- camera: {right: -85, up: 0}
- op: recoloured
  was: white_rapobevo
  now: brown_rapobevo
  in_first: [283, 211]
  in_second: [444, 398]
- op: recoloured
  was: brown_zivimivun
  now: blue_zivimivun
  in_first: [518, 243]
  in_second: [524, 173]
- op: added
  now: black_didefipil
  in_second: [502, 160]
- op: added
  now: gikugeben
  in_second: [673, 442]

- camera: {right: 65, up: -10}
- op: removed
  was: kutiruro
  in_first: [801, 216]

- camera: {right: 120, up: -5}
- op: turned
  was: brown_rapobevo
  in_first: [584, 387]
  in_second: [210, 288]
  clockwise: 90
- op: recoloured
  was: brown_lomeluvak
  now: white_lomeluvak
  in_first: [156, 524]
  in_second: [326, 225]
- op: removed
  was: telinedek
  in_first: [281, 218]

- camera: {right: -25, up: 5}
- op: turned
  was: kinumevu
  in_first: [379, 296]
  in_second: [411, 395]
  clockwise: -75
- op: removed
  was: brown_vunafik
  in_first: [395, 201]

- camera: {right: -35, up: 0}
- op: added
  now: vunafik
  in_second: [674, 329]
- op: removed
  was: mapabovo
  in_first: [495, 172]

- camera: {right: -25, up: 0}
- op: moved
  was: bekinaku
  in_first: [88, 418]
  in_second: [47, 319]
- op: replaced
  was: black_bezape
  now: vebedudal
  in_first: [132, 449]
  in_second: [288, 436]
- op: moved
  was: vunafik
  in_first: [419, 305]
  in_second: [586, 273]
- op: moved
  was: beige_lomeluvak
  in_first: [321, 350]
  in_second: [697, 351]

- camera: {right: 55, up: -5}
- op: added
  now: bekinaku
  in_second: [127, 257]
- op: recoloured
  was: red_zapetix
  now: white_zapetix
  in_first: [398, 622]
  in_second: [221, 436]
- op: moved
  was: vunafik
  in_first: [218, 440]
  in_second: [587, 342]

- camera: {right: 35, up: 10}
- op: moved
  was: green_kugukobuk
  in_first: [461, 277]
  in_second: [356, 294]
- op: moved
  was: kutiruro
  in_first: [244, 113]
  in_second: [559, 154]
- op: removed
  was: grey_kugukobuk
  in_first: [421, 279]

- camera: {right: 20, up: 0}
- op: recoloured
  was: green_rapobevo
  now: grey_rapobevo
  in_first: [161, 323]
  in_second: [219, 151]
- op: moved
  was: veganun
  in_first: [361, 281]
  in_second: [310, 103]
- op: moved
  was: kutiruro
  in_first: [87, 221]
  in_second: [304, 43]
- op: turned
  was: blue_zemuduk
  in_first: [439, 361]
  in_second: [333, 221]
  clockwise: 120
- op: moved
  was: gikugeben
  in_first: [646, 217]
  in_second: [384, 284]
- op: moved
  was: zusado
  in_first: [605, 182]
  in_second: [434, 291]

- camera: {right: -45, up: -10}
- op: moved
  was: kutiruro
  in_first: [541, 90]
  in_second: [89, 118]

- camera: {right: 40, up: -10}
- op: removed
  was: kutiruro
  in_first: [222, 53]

### WORK TASK
Repeat the material word for word from its opening line up to and including the line containing "now: gikugeben".

### ANSWER SECTION
- camera: {right: -85, up: 0}
- op: recoloured
  was: white_rapobevo
  now: brown_rapobevo
  in_first: [283, 211]
  in_second: [444, 398]
- op: recoloured
  was: brown_zivimivun
  now: blue_zivimivun
  in_first: [518, 243]
  in_second: [524, 173]
- op: added
  now: black_didefipil
  in_second: [502, 160]
- op: added
  now: gikugeben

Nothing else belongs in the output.